JWT Manual Key Rotation | Advanced SQL Engine 17.10 | Teradata Vantage - 17.10 - Configuration of Static JSON Web Key - Advanced SQL Engine - Teradata Database

Teradata Vantage™ - Advanced SQL Engine Security Administration

Product
Advanced SQL Engine
Teradata Database
Release Number
17.10
Release Date
July 2021
Content Type
Administration
Security
Publication ID
B035-1100-171K
Language
English (United States)

To manually configure keys:

  1. Make a backup copy of /opt/teradata/tdat/tdgss/site/TdgssUserConfigFile.xml and save it according to your site standard backup procedures.
  2. Edit TdgssUserConfigFile.xml and uncomment IdentityProvider. Edit it so it is similar to the following with your site information:
    <Mechanism Name="JWT">
       <MechanismProperties
           MechanismEnabled="yes"
           DefaultMechanism="no"
           JWTDecryptionKeyFile=""
           JWTVerificationKeyFile=""
           JWTSkewTime="300"
           JWTKeyDirectory="/opt/teradata/tdat/tdgss/site/JWTKeyDir"
    				
            .../>
                  
                <IdentityProvider
                   Id="Keycloak2"
                   Url="https://Customer_IdP_URL"
                   Type="keycloak"
               />
       </Mechanism>
    
  3. Use the getjwk tool to add the JWK file to the directory specified in JWTKeyDirectory.

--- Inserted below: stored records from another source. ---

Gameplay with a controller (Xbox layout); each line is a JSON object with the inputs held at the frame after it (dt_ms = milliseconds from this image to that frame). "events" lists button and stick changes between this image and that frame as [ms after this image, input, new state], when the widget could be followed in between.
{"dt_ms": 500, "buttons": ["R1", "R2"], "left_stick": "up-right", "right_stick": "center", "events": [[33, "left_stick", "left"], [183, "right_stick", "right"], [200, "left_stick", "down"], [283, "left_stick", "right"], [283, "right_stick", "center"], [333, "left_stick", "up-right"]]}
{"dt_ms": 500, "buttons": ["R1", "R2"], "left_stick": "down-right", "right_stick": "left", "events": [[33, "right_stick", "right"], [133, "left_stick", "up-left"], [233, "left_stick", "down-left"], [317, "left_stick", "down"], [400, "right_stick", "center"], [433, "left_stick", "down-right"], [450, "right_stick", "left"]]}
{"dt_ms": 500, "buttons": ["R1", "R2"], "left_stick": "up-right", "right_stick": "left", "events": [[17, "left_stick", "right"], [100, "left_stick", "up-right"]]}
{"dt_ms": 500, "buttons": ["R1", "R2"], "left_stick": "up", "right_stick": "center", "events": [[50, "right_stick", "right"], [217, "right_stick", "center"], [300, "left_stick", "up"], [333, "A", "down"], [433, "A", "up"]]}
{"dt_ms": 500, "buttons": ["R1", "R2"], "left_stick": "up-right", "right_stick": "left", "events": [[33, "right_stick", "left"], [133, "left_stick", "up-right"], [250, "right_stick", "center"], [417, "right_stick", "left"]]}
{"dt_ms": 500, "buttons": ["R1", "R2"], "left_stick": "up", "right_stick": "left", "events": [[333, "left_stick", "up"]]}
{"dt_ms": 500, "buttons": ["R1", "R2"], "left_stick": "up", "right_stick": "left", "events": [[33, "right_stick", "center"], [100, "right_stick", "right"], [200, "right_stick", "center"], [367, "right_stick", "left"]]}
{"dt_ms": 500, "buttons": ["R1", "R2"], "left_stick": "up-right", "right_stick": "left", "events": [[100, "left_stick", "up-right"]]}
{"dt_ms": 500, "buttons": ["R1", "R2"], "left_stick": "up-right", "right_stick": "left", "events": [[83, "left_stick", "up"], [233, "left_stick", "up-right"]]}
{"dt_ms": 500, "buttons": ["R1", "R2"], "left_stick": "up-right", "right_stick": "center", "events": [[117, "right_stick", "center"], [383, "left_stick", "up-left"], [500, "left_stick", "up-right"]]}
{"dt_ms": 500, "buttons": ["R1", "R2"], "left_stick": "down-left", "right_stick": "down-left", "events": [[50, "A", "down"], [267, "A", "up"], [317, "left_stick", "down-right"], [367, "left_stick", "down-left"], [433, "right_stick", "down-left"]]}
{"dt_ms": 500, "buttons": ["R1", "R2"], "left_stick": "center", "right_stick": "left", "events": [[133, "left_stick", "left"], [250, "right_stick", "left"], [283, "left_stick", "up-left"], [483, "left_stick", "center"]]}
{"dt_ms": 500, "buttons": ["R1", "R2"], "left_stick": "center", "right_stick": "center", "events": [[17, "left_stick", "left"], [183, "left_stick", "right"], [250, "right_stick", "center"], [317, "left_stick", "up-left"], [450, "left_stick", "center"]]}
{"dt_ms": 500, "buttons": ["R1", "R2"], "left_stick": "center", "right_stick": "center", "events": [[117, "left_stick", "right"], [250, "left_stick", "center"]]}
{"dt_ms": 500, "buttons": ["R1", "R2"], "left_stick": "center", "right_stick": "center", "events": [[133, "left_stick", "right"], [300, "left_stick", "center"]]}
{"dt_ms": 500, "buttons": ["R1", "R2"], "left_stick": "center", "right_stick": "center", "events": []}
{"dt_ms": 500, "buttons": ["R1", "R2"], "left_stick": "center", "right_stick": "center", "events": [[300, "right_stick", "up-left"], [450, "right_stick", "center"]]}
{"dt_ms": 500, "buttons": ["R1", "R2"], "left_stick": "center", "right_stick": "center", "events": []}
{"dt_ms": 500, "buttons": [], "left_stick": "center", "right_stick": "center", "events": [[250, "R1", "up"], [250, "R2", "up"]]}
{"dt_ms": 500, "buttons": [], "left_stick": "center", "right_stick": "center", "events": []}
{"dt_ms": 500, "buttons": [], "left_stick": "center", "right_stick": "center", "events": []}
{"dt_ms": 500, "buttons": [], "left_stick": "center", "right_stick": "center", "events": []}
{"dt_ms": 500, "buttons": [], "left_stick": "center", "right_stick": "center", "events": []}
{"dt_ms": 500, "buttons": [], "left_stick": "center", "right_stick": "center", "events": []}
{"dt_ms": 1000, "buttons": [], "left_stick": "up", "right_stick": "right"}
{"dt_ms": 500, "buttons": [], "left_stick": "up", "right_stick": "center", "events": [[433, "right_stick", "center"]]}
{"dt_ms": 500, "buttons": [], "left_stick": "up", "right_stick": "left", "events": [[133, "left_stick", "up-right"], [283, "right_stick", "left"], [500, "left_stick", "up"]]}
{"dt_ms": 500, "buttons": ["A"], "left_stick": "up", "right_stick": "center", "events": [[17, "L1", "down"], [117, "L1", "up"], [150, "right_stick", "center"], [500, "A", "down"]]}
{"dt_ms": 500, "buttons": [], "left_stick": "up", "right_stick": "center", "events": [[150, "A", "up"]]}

    getjwk gets the JWK file from the identity provider and saves it in the specified directory. For example, run:

    /opt/teradata/tdgss/bin/getgwk -d /opt/teradata/tdat/tdgss/site/JWTKeyDir -i Keycloak2 -u http://sdw01827.labs.teradata.com:8080/auth/realms/TGTE

    getjwk options are as follows:

    Option Description
    -h or --help Displays help information for the command.
    -d or --dir Required. Absolute Path of the directory to store the JWK file.

    The path should match the path in the configuration file shown in JWTKeyDirectory.

    -i or --idp-id Id of the Identity Provider configured the IdentityProvider section.
    -u or --idp-url IdentityProvider URL to do the service discovery.
    -m or --max-timeout Maximum time in seconds that the operation is allowed to take.

    Default value is 900.

    -v or --verbose Displays detailed output.
    INFO CA Certs path is fetched from the location specified in the JWTClientTlsCACertDir property.

    If JWTClientTlsCACertDir is not defined, the default location /etc/ssl/certs is used.

    Result: After a successful execution there are two files in the directory specified in the -d option.

  4. Verify the configuration is correct:
    1. Run tdgsstestcfg to verify the new configuration is correct. It launches a test environment in a new shell that contains the updates to the configuration file.
      /opt/teradata/tdgss/bin/tdgsstestcfg
    2. Test the configuration with the tdgssauth tool:
      tdgssauth -m JWT -a token=JWT_from_IdP

      Where JWT_from_IdP is the IdP you configured in TdgssUserConfigFile.xml.

    3. Exit the test shell:
      exit
    4. Continue editing and testing until the configuration is correct.
  5. Run:
    /opt/teradata/tdgss/bin/run_tdgssconfig
  6. If run_tdgssconfig indicates that a TPA reset is required, run tpareset to activate the changes to the TDGSS configuration:
    tpareset -f “use updated TDGSSCONFIG GDO”
  7. Remove the old key from the directory.